To avoid the barriers, meditating at the beach was great and, probably not as ideally, meditating right before sleep was the other option. Often I do a gratitude practice where I remember three things I am grateful for that happened in the day, so I combined it with a heart-centred awareness, sustained long enough to feel like I’d dropped into a meditative state. It actually was a lovely way to end a day.
Of course old habits did get in the way as well and the days I did not go to work in the office I often still didn’t meditate until the evening even though I could have done it earlier with a bit more of a focussed brain. Changing the priority on the task list is something for me to work on.
No coffee (but more relaxation)
I was feeling pretty unenthusiastic about this one, but I knew I’d have to tackle it at some stage. With my typically fiery constitution, coffee is a common contributor to imbalance. It is habit that I normally run on a daily basis (in the form of a big plunger and/or double or triple shot espressos) and would benefit from being a bit more discerning about. But it is a habit I enjoy!
Then I reflected on the stress I have been feeling lately and realised that giving up coffee would be supportive of a higher goal – to reduce the tension in my system. So I took the opportunity to at once give myself the challenge of forgoing coffee, but also the ‘unchallenge’ of considering how I could benefit from bringing more relaxation into daily life.

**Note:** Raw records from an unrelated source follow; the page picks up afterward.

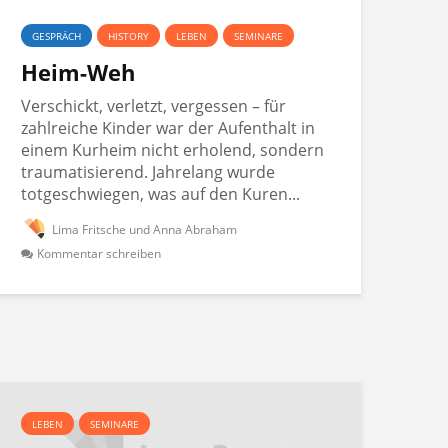
GESPRÄCH
HISTORY
LEBEN
SEMINARE
Heim-Weh
Verschickt, verletzt, vergessen – für
zahlreiche Kinder war der Aufenthalt in
einem Kurheim nicht erholend, sondern
traumatisierend. Jahrelang wurde
totgeschwiegen, was auf den Kuren...
Lima Fritsche und Anna Abraham
Kommentar schreiben
LEBEN
SEMINARE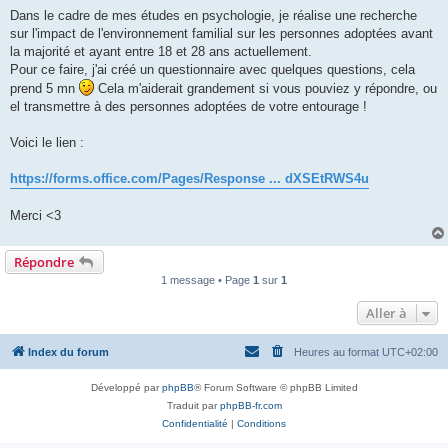
l
u
Dans le cadre de mes études en psychologie, je réalise une recherche
sur l'impact de l'environnement familial sur les personnes adoptées avant
la majorité et ayant entre 18 et 28 ans actuellement.
Pour ce faire, j'ai créé un questionnaire avec quelques questions, cela
prend 5 mn
Cela m'aiderait grandement si vous pouviez y répondre, ou
el transmettre à des personnes adoptées de votre entourage !
Voici le lien :
https://forms.office.com/Pages/Response ... dXSEtRWS4u
Merci <3
Répondre
1 message • Page
1
sur
1
Aller à
Index du forum
Heures au format
UTC+02:00
Développé par
phpBB
® Forum Software © phpBB Limited
Traduit par
phpBB-fr.com
Confidentialité
|
Conditions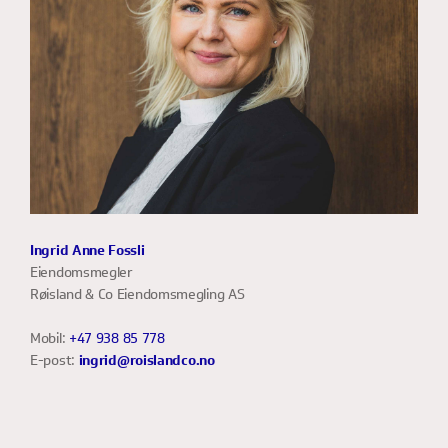
Ingrid Anne Fossli
Eiendomsmegler
Røisland & Co Eiendomsmegling AS
Mobil:
+47 938 85 778
E-post:
ingrid@roislandco.no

I went the first week with no coffee at all and felt pretty smug about it. Then I had the horrible realisation that I had three weeks to go and all of a sudden giving up coffee completely just seemed cruel. I began adding coffee back in but only when I was going to really be able to enjoy it (which I believe counters some of the negative effects) or on Mondays, when I just need some caffeine to get through the day.
The result in the last 3 weeks was that in the I drunk probably half as much coffee as I normally would, I still managed a couple of days each week without any coffee, the coffee I did drink I appreciated and enjoyed a whole lot more and I felt like the coffee I did drink was not to my detriment.
Meta learning (learning about the process)
I quickly became aware of the paradox of forcing myself to do Slow things. The design of the experiments in terms of ‘everyday you must…’ or ‘everyday you must not…’ makes it easier to examine the behaviour in question but is not particularly aligned with Slow. I’m not entirely sure what I am going to do about that going forward with the experiments. Parts of the process that do seem valuable are reflecting and inquiring within myself ‘what is it that my being needs most this month to be Slow?’ There is definitely a role for placing your attention on those parts of the self that need a shift. Especially with the coffee experiment it wasn’t the adherence to the habit change that seemed to matter the most, it was the fact that I had listened to my self and brought a habit into awareness and let it shift where it seemed to want to go. This felt quite different to forcing.
I also began to wonder if I was calling in lessons unexpectedly. May and June had thrown me a lot of curve balls. It was unexpectedly challenging and not in nice ways. I got robbed, a friend passed away, university bureaucratic processes caused a delay with the phd, there were relationship challenges that brought me pain, I needed to find new tenants, there were chicken health problems etc etc. Everything felt too hard and I decided that I needed to embrace non-doing and just not try to achieve anything. It took a while! I definitely became aware of how results-driven I was, totally frustrated by feeling like I was not getting anywhere.